A legal text of proposed regulations will be released December 21. “Canadians will have until February 20, 2019 to give us feedback,” wrote Streiner. “We’ll then move as quickly as possible to consider this feedback and finalize the regulations, which are expected to come into force next summer.”

Transport Minister Marc Garneau in 2017 said: “We’re going to make it happen, and our hope is it will be in place in 2018”; “They’ll be coming out in 2018,” he said. Garneau declined comment when asked why the regulations were delayed.

Canada is the only G7 country without automatic compensation for airline customers in cases of poor service. The Transportation Agency in an October 16 report Air Passenger Protection Regulations Consultations: What We Heard noted U.S. and European Union rules offer travelers up to $900 for flight cancellations, a maximum $1,350 for denial of boarding, and $3,500 for lost or damaged luggage.

Canadian proposals yesterday outlined by regulators suggested $2,400 for passengers denied boarding due to overbooking “or other actions within an airline’s control”, and a maximum $1,000 for flight delays “within an airline’s control that are not safety-related”.

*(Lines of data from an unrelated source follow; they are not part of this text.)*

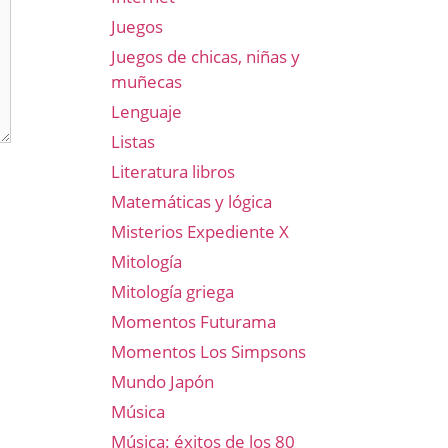
Juegos
Juegos de chicas, niñas y
muñecas
Lenguaje
Listas
Literatura libros
Matemáticas y lógica
Misterios Expediente X
Mitología
Mitología griega
Momentos Futurama
Momentos Los Simpsons
Mundo Japón
Música
Música: éxitos de los 80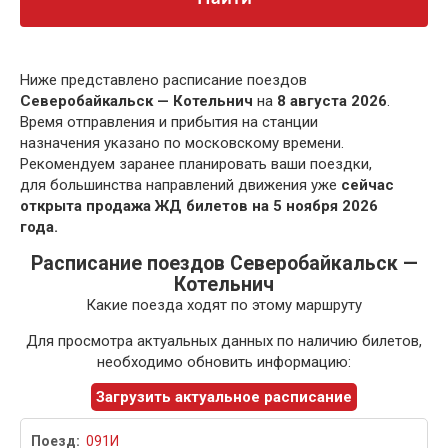
Ниже представлено расписание поездов
Северобайкальск — Котельнич
на
8 августа 2026
.
Время отправления и прибытия на станции
назначения указано по московскому времени.
Рекомендуем заранее планировать ваши поездки,
для большинства направлений движения уже
сейчас
открыта продажа ЖД билетов на 5 ноября 2026
года.
Расписание поездов Северобайкальск —
Котельнич
Какие поезда ходят по этому маршруту
Для просмотра актуальных данных по наличию билетов,
необходимо обновить информацию:
Загрузить актуальное расписание
091И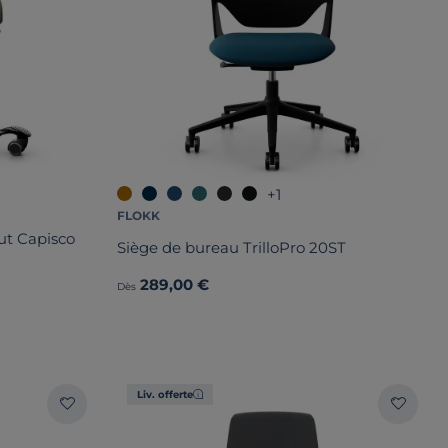
+1
FLOKK
ut Capisco
Siège de bureau TrilloPro 20ST
289,00 €
Dès
Liv. offerte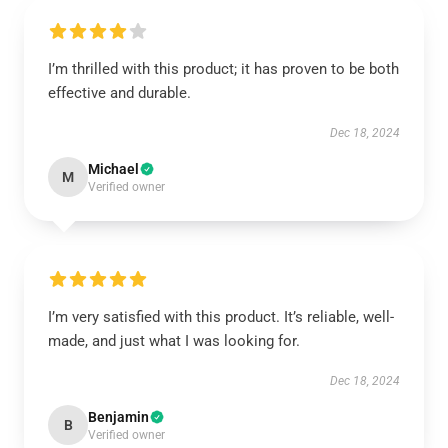
I’m thrilled with this product; it has proven to be both
effective and durable.
Dec 18, 2024
Michael
M
Verified owner
I’m very satisfied with this product. It’s reliable, well-
made, and just what I was looking for.
Dec 18, 2024
Benjamin
B
Verified owner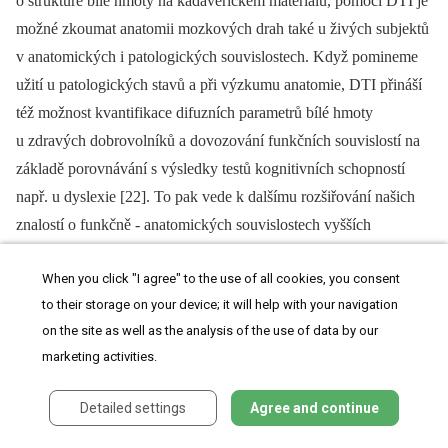
o struktuře bílé hmoty na kadaverickém materiálu, pomocí DTI je
možné zkoumat anatomii mozkových drah také u živých subjektů
v anatomických i patologických souvislostech. Když pomineme
užití u patologických stavů a při výzkumu anatomie, DTI přináší
též možnost kvantifikace difuzních parametrů bílé hmoty
u zdravých dobrovolníků a dovozování funkčních souvislostí na
základě porovnávání s výsledky testů kognitivních schopností
např. u dyslexie [22]. To pak vede k dalšímu rozšiřování našich
znalostí o funkčně -⁠ anatomických souvislostech vyšších
nervových funkcí. Největší nevýhodou je prozatím velmi nízké
When you click "I agree" to the use of all cookies, you consent
rozlišení i u špičkových klinických MR přístrojů, pohybující se
to their storage on your device; it will help with your navigation
okolo 2 × 2 × 2 mm. Snadno nahlédneme, že menší dráhy jsou již
on the site as well as the analysis of the use of data by our
pod rozlišovací schopností takovéto techniky, navíc budou
marketing activities.
výsledky významně ovlivněny efektem částečného objemu. Pro
nemožnost zobrazení takovýchto menších spojů v bílé hmotě
Detailed settings
Agree and continue
mozkové konvenční deterministickou traktografií FACT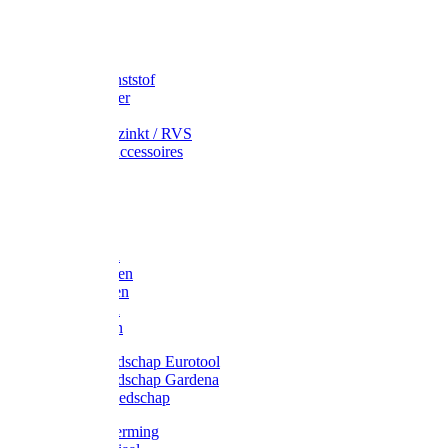
Speciekuip
Emmer kunststof
Schepemmer
Voerton
Emmer verzinkt / RVS
Regenton accessoires
Regenton
Jerrycans
Trechter
Polyharken
Gazonharken
Asfaltharken
Tuinharken
Hooiharken
Handgereedschap Eurotool
Handgereedschap Gardena
Kindergereedschap
Kniebescherming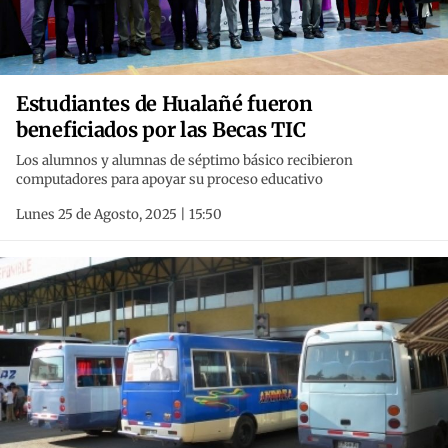
Estudiantes de Hualañé fueron
beneficiados por las Becas TIC
Los alumnos y alumnas de séptimo básico recibieron
computadores para apoyar su proceso educativo
Lunes 25 de Agosto, 2025 | 15:50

Agency CEO Streiner noted the Canadian regulations will not apply to small regional carriers flying rural routes, or discount airlines. “These amounts recognize how financially fragile many of those airlines are, and how critical their survival is for the communities they serve,” said Streiner.

Members of the Senate transport committee earlier noted no actual compensation figures are detailed in Bill C-49, and that details were left to staff to write into regulations. “You could refer to it more accurately as a promissory note rather than a bill of rights,” Senator Michael MacDonald (Conservative-N.S.) told 2017 hearings.

“I really hope people will wait to see the whole bill before they judge it,” Minister Garneau said under questioning. “People are cherry-picking individual things and they’re not getting a realistic picture of the full bill. I think Canadians will be pleased with the bill of rights when they see it.”

“Perhaps it should be in the bill, Minister,” said Senator Terry Mercer (Liberal-N.S.). “Then we wouldn’t have the controversy.”